Is it too much to ask to be left alone, just for one moment? Videogaming’s two great houses – the aggressive, competitive world of multiplayer, and the solitary, immersive world of the solo campaign – are traditionally kept strictly separate from one another. But like a hedge dispute gone feral, this divide has been violently breached. The single player and multiplayer worlds are slowly merging.
Sometimes, this works well – Real Racing 3 is an aggressive business model with a game loosely attached, but with friends’ times to beat it becomes shamefully compelling. And sometimes, as with poster child for unwanted co-op Dead Space 3, it doesn’t.
There’s the obvious problem with inviting a friend along to a horror game, which is that fear shared is fear halved, and firepower doubled is fear eliminated entirely. It’s difficult to be frightened by a thing jumping out of a cupboard when you’re packing enough hardware to take down a hundred things and the cupboards they live in.
Then there’s the issue of staying in character. Developers ensure that NPCs move and behave convincingly within the game world; despite what you might think about a series that climaxes with the moon turning into a gigantic space jellyfish – and that is the actual end – Dead Space is a franchise that takes great lengths to make you feel like you’re inhabiting a working universe, with its wonderfully high-res signage and greasy, functional aesthetic.
Your average co-op partner – in any game – didn’t get that memo. There’s a disconnect between the the haunted, gruff, space marine that you see on the screen and the character you hear in your headset – a mid-thirties nerd with two kids, who’s using internet co-op gaming in lieu of a family-ravaged social life. Unless you and your friends are so embarrassment-proof that they’re willing to roleplay – not many people have the sheer chutzpah needed to pretend their spouse yelling to say ‘Waterloo Road’ is starting is in fact a vital space phone call from top brass – then there will always be this gulf between the world you’re exploring and the person you’re exploring it with.
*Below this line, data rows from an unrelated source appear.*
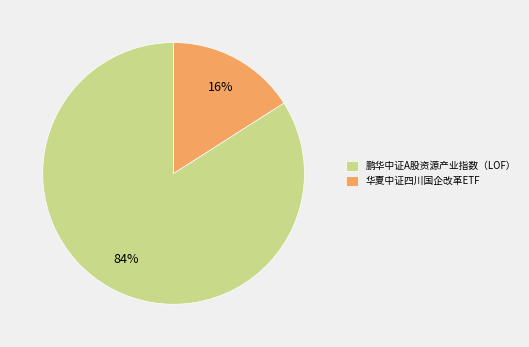

What percentage is the 华夏中证四川国企改革ETF slice, to the nearest percent?

16%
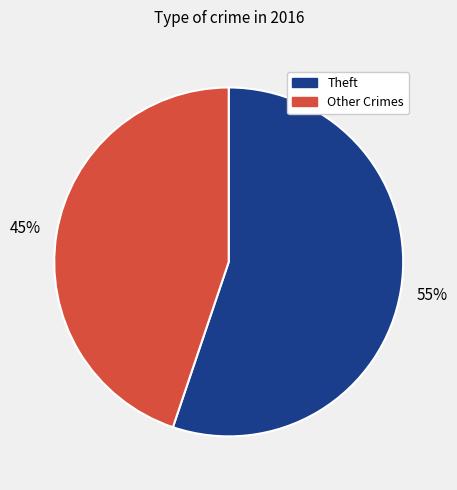

To the nearest percent, what is the average slice percentage?

50%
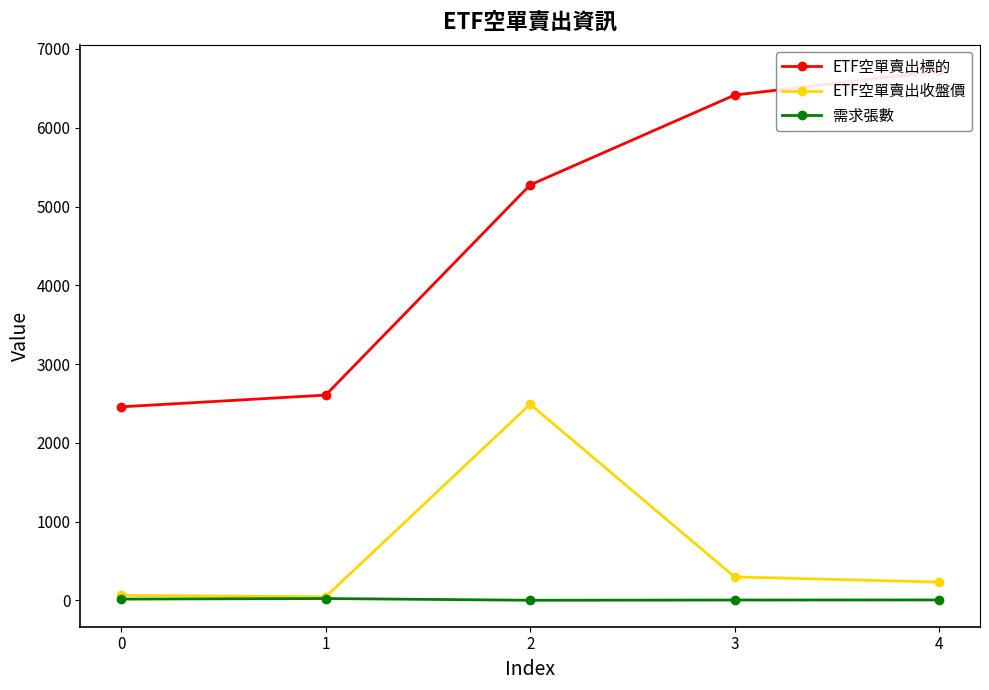

The ETF空單賣出標的 series shows 2606.0 at 1. True or false?

True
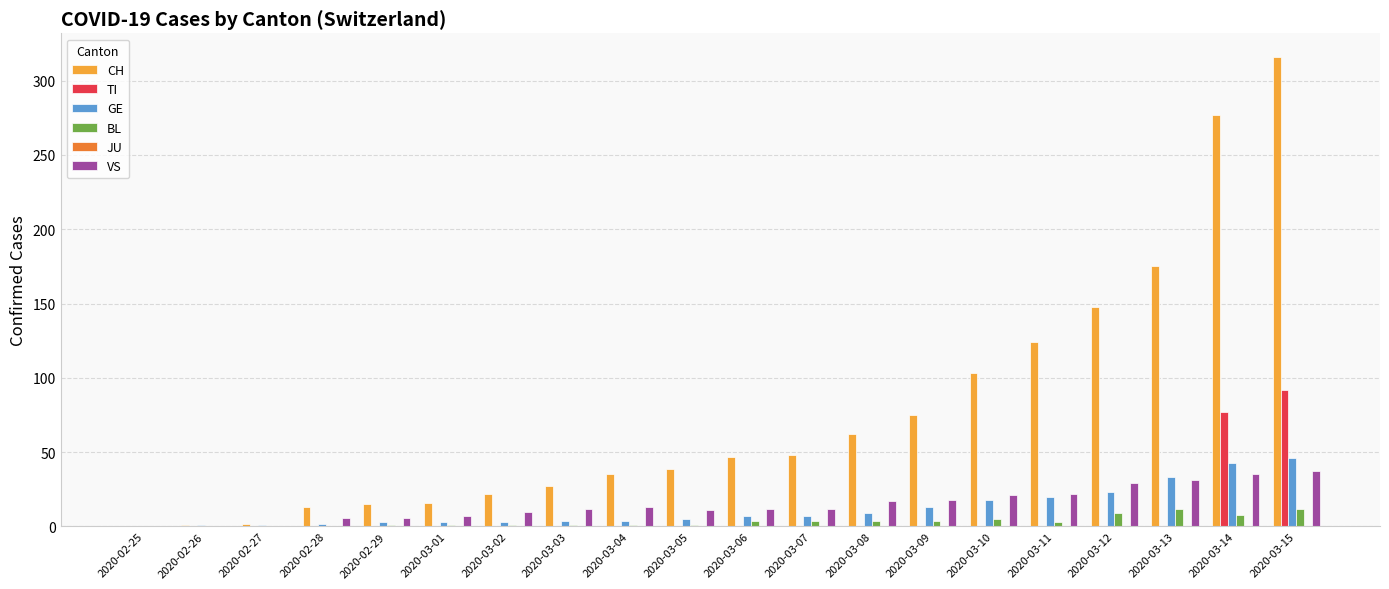

The value of TI at 2020-03-15 is 92. True or false?

True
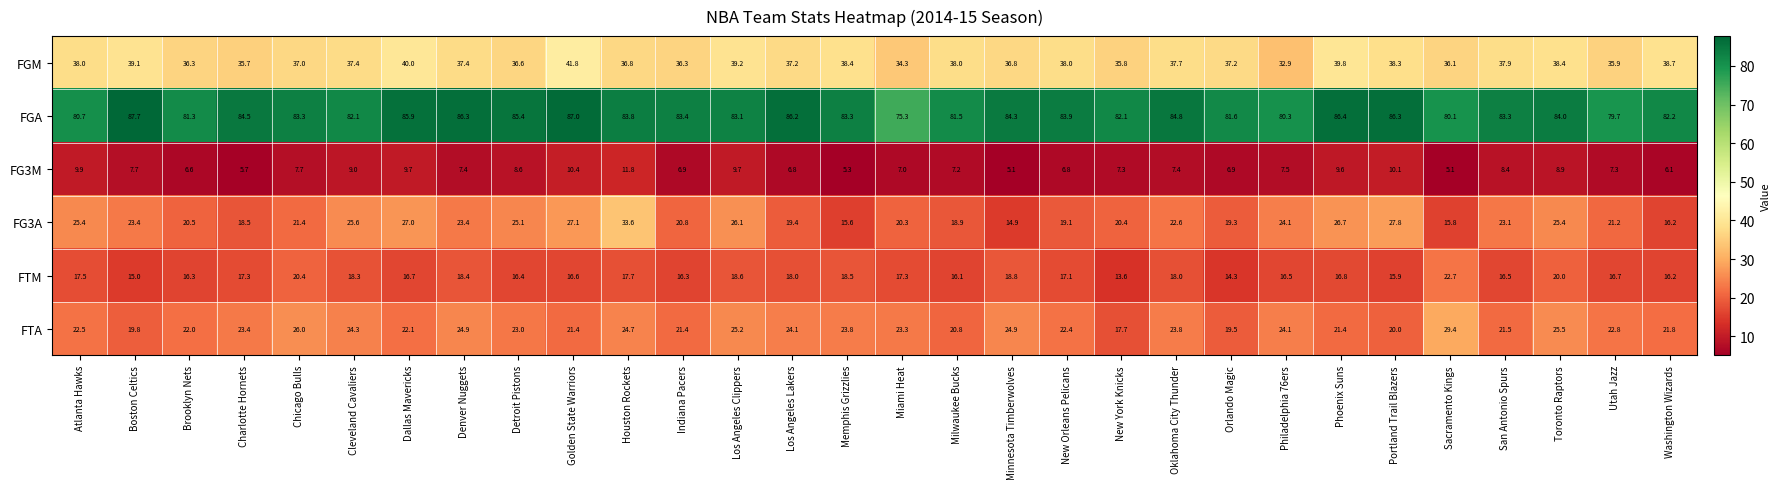

How many distinct data groups are displayed?

6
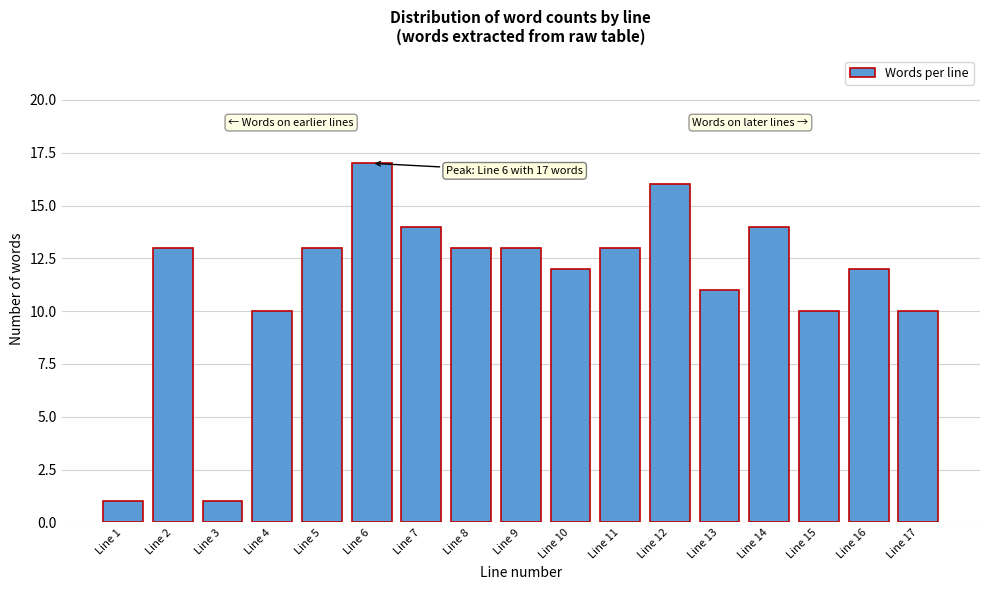

Reading left to right, list all the values displayed in this chart.

1	13	1	10	13	17	14	13	13	12	13	16	11	14	10	12	10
Lame co-op can be forgiven when it’s stashed away in an easy-to-avoid separate mode, as in Spec Ops: The Line or Uncharted. And of course, as with anyone who’s spent a weekend playing through Halo’s campaign with a friend, or who managed the astonishing logistical feat of lugging a 1990s PC round to someone’s house to play Doom, co-op can be wonderful.
As with mismatched FBI agents, handcuffed together and on the run, forced cooperation can work on occasion – Dark Souls robbed its players of both speech and the ability to write, allowing them to communicate only through gestures and pre-approved words and phrases, and this only added to the feel of a chaotic, decaying world that divided its multiplayer into sadistic, predatory invasion and jolly bromoerotic boss-slaying. Journey’s vocabulary of behaviors was deliberately so sparse that it was effectively impossible to act out of character.
But when it’s forced onto the single-player template, as with Dead Space 3, it can corrode a game – at worst locking away content for singletons and even at best contaminating the consistency of the universe with the plague of the general public. Bungie’s Destiny looks to be bursting with the developer’s usual phenomenal world-building abilities – but how believable will that world be if the 28th century battleground has 21st century humans dropping in to jump up and down and curse you for lagging behind to look at the scenery?
The solo campaign is a wonderful thing when done right – an evocation of a world that’s as effective as in any other medium, where you’re as free to explore and let the story or the world unfold at your own rate as you are to spend ten minutes shining a torch at a particularly beautiful floor texture. Like a thin-walled cinema that’s next door to a noisy sports bar, that immersion is being worn down from the edges, threatened by something that should stir up unpleasant memories in any gamer – the fear of being forced to join in.